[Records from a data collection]
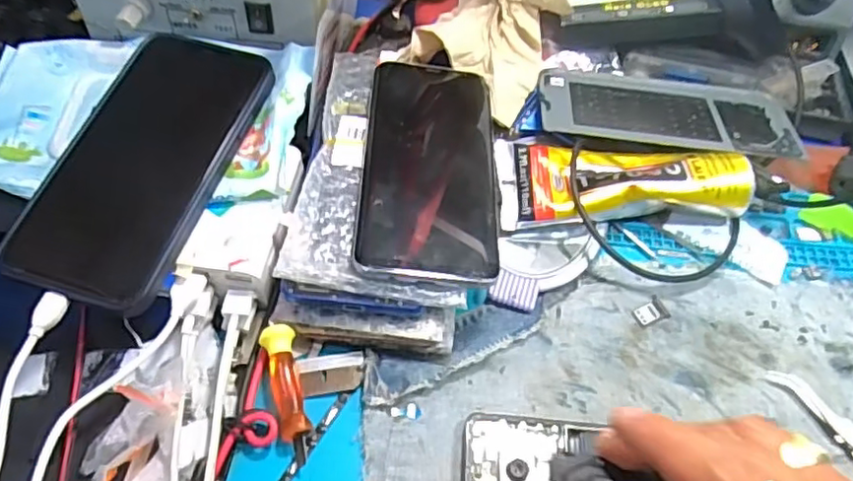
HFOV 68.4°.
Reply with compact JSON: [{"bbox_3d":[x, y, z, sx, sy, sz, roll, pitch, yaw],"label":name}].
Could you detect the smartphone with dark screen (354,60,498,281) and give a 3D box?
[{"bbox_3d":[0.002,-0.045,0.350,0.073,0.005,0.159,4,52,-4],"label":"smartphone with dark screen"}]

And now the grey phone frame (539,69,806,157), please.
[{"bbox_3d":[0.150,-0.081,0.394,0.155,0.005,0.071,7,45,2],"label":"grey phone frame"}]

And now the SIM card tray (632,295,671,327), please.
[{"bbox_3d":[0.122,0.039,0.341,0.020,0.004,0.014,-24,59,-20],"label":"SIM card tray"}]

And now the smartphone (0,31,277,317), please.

**WHAT YOU SHOULD DO**
Starting from the line that contains "And now the grey", give again every line to the last line of the data, exactly. Include nothing else.

**RESPONSE AREA**
And now the grey phone frame (539,69,806,157), please.
[{"bbox_3d":[0.150,-0.081,0.394,0.155,0.005,0.071,7,45,2],"label":"grey phone frame"}]

And now the SIM card tray (632,295,671,327), please.
[{"bbox_3d":[0.122,0.039,0.341,0.020,0.004,0.014,-24,59,-20],"label":"SIM card tray"}]

And now the smartphone (0,31,277,317), please.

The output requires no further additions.